Start with the good news. Stratasys shot up 13% on Thursday and is trading currently around $113, down 16% for the year to date but up 15% for the past 52 weeks. The company reported sales of $178.5 million, with non-GAAP income of $28 million, 55 cents per share. Sales were up 67% from a year earlier, 35% excluding acquisitions like MakerBot. Even TheStreet's Jim Cramer likes Stratasys.
Stratasys gave credit to the MakerBot consumer printing unit, based in Brooklyn, N.Y., which saw sales of $33.6 million for its desktop units that use plastic thread and designs from software companies like Adobe Systems (ADBE) and Autodesk (ADSK). As price points come down -- the new MakerBot Replicator Mini costs just $1,375 -- a real early adopter market is developing.
MakerBot's success is causing big players to look at the space. UPS (UPS) has a service bureau operation at select stores, producing designs through third parties. Amazon.com (AMZN) has opened a 3-D service bureau using higher-end printing shops, and sells MakerBot products. OfficeDepot (ODP) also sells MakerBot units and Staples (SPLS) has an agreement for 3D Systems' Cube.
Trip Chowdhry of Global Equities Research has speculated that Apple (AAPL) and Google (GOOGL) may get into the market. Hewlett-Packard (HPQ) CEO Meg Whitman may have an announcement this fall. Any of those companies could legitimize the space or they could steal MakerBot's oxygen.

• Given entries:
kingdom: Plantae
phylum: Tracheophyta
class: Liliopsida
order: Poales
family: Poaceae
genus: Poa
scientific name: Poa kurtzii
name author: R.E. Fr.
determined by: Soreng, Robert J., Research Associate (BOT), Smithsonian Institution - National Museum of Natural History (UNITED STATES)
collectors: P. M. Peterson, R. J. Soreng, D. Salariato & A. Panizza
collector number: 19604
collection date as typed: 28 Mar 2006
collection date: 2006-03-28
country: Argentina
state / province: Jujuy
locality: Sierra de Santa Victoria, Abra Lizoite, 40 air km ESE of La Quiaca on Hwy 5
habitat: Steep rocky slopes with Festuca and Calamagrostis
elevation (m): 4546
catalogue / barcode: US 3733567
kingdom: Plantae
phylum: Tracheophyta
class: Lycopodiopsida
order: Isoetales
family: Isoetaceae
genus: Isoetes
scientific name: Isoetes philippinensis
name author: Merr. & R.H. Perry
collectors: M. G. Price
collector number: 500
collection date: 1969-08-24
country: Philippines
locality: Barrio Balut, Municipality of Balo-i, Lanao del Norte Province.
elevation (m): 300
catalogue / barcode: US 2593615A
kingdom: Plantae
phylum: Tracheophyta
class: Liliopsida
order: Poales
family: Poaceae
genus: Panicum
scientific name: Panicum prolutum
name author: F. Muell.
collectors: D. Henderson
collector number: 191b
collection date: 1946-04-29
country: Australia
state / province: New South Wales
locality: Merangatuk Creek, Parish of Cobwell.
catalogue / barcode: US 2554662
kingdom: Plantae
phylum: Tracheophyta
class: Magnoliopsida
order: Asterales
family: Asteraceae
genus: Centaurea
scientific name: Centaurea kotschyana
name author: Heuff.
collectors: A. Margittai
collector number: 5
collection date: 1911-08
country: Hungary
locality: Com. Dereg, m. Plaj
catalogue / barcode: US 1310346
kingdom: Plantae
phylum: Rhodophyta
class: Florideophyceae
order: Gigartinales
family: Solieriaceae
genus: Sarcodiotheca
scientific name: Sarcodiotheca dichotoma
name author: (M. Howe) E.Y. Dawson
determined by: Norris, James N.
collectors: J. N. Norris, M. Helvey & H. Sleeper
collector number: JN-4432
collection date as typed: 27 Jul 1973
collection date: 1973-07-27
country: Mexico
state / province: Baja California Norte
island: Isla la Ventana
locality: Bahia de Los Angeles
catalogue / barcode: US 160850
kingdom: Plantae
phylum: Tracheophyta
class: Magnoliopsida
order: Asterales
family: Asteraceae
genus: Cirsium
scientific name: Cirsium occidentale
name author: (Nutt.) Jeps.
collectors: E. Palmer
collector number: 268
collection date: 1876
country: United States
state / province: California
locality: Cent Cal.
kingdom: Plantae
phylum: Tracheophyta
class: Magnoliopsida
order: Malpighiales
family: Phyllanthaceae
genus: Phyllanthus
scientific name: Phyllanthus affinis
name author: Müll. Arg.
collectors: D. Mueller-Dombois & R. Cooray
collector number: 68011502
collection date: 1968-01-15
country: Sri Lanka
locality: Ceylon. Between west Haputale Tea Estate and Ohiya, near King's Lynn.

• Exercise set:
1. Translate this sentence from the text on the 3-D printing market into Spanish: "MakerBot's success is causing big players to look at the space."
2. Carry on the text on the 3-D printing market from its final sentence.

• Activity answers:
1. El éxito de MakerBot está haciendo que los grandes actores se fijen en este sector.

2.
3D Systems, meanwhile, fell 10% after announcing net income of just $2.1 million, 2 cents per share, on sales of $151.5 million. Its shares currently trade around $48, down 48% for the year to date but up nearly 2% for the past 52 weeks. Year-over-year sales were up nearly 20% but most analysts considered this a miss, although the company did raise its revenue guidance for the year, and operating cash flow so far this year is well ahead of a year ago.
While 3D Systems has a consumer line called Cube, it is most focused on the industrial space, using various materials, methods of creating output, various sizes and speeds. It's a considered sale. Customers have to weigh the full cost of these products against alternative methods of production, and only sign when the cost and quality lines cross.
Andrew Left of CitronResearch says he caught the divergence between the two companies early this year. Canalys analyst Tim Shepherd says the two operate differently. Stratasys makes big acquisitions like MakerBot and gives the units autonomy. 3D Systems makes small acquisitions and focuses on the industrial space. Right now what MakerBot is doing is working. "It's well known for affordable printers and they're doing deals with retailers."